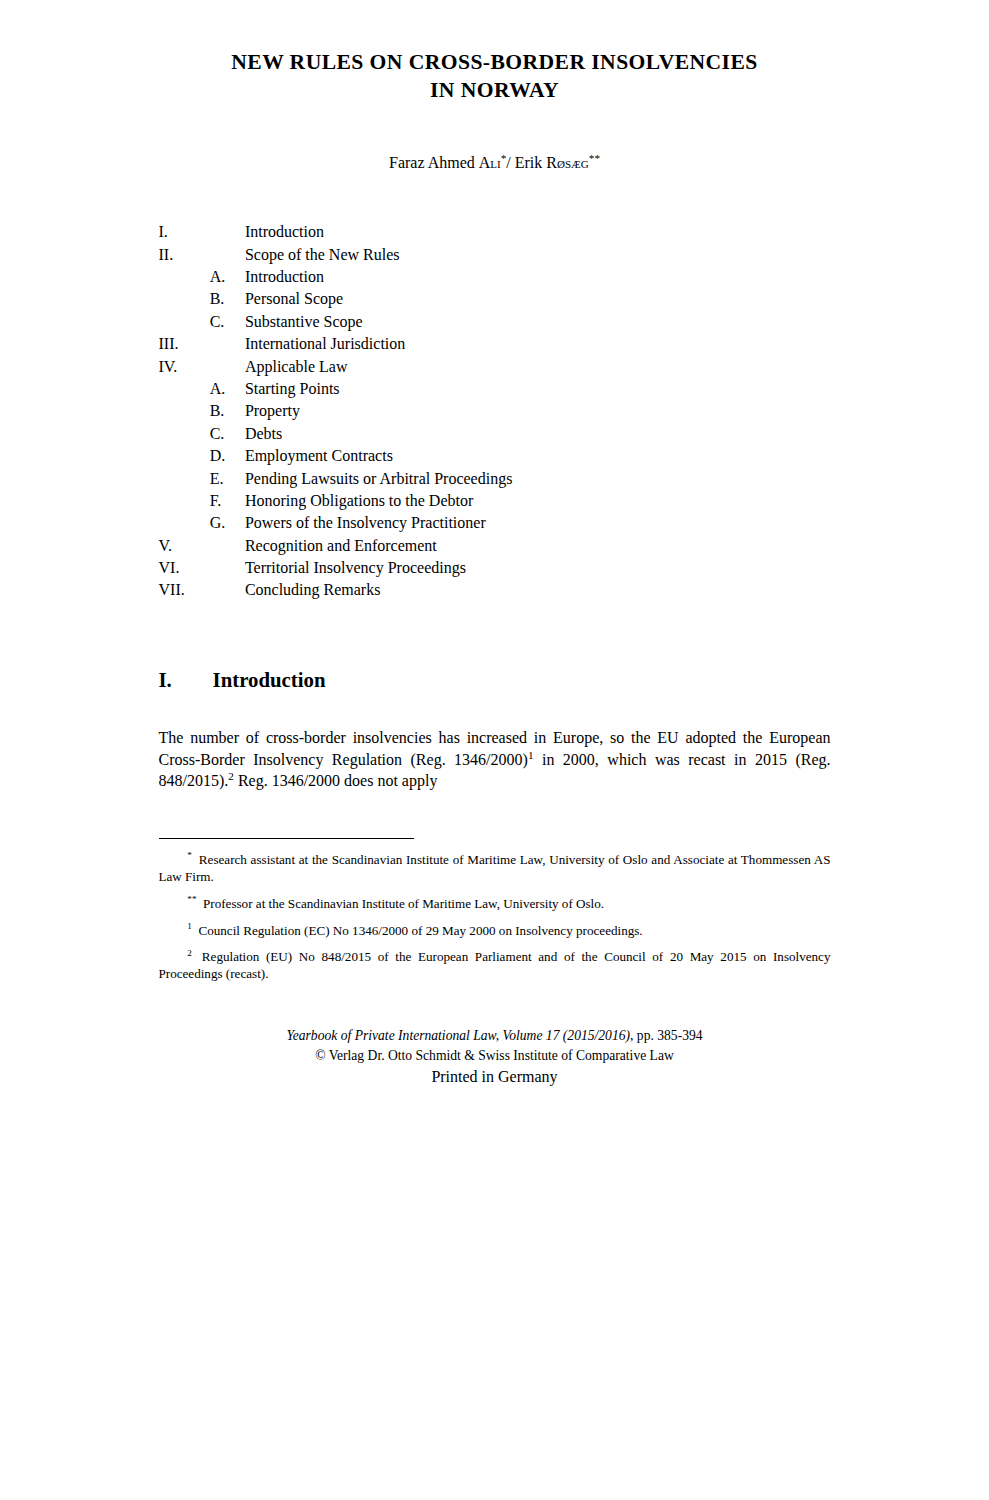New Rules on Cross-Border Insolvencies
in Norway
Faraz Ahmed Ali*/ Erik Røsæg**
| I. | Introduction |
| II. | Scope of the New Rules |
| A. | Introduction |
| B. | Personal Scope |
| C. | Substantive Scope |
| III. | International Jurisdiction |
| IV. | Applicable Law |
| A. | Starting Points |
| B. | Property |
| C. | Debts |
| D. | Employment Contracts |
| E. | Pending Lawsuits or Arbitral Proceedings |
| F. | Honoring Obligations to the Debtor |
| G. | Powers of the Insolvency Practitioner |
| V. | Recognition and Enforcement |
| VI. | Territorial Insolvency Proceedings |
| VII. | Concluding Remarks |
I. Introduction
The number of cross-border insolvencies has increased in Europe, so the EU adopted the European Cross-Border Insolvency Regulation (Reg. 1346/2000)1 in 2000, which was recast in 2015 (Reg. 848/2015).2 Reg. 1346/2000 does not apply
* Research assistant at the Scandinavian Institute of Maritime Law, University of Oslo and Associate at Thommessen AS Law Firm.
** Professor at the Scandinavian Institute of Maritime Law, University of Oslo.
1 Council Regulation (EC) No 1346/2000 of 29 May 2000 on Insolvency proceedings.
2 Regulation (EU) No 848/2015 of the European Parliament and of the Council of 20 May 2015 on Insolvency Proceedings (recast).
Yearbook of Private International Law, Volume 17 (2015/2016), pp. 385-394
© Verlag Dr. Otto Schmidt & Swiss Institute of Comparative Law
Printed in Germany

* * *

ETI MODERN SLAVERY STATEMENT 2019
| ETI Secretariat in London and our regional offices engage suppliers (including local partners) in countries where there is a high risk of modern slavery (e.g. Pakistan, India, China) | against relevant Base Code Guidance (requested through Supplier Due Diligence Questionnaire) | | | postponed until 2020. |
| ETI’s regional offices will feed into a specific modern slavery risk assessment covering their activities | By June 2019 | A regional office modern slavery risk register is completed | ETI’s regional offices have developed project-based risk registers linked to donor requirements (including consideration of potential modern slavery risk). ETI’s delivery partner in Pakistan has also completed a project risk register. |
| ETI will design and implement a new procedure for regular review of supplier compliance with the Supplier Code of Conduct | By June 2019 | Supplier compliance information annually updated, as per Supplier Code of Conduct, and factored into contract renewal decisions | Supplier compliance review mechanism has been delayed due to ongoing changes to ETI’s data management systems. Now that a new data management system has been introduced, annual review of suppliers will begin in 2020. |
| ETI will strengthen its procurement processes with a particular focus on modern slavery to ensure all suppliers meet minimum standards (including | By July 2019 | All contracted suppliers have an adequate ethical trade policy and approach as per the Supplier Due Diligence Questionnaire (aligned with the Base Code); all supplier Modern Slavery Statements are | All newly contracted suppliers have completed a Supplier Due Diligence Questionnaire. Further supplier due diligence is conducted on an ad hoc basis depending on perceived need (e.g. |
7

Task statement:
Starting at the line above that holds "New Rules on Cross-Border Insolvencies", repeat every line exactly down to and including the line that holds "2 Regulation (EU)", then stop. Do not carry over any pictures.

The answer:
New Rules on Cross-Border Insolvencies
in Norway
Faraz Ahmed Ali*/ Erik Røsæg**
| I. | Introduction |
| II. | Scope of the New Rules |
| A. | Introduction |
| B. | Personal Scope |
| C. | Substantive Scope |
| III. | International Jurisdiction |
| IV. | Applicable Law |
| A. | Starting Points |
| B. | Property |
| C. | Debts |
| D. | Employment Contracts |
| E. | Pending Lawsuits or Arbitral Proceedings |
| F. | Honoring Obligations to the Debtor |
| G. | Powers of the Insolvency Practitioner |
| V. | Recognition and Enforcement |
| VI. | Territorial Insolvency Proceedings |
| VII. | Concluding Remarks |
I. Introduction
The number of cross-border insolvencies has increased in Europe, so the EU adopted the European Cross-Border Insolvency Regulation (Reg. 1346/2000)1 in 2000, which was recast in 2015 (Reg. 848/2015).2 Reg. 1346/2000 does not apply
* Research assistant at the Scandinavian Institute of Maritime Law, University of Oslo and Associate at Thommessen AS Law Firm.
** Professor at the Scandinavian Institute of Maritime Law, University of Oslo.
1 Council Regulation (EC) No 1346/2000 of 29 May 2000 on Insolvency proceedings.
2 Regulation (EU) No 848/2015 of the European Parliament and of the Council of 20 May 2015 on Insolvency Proceedings (recast).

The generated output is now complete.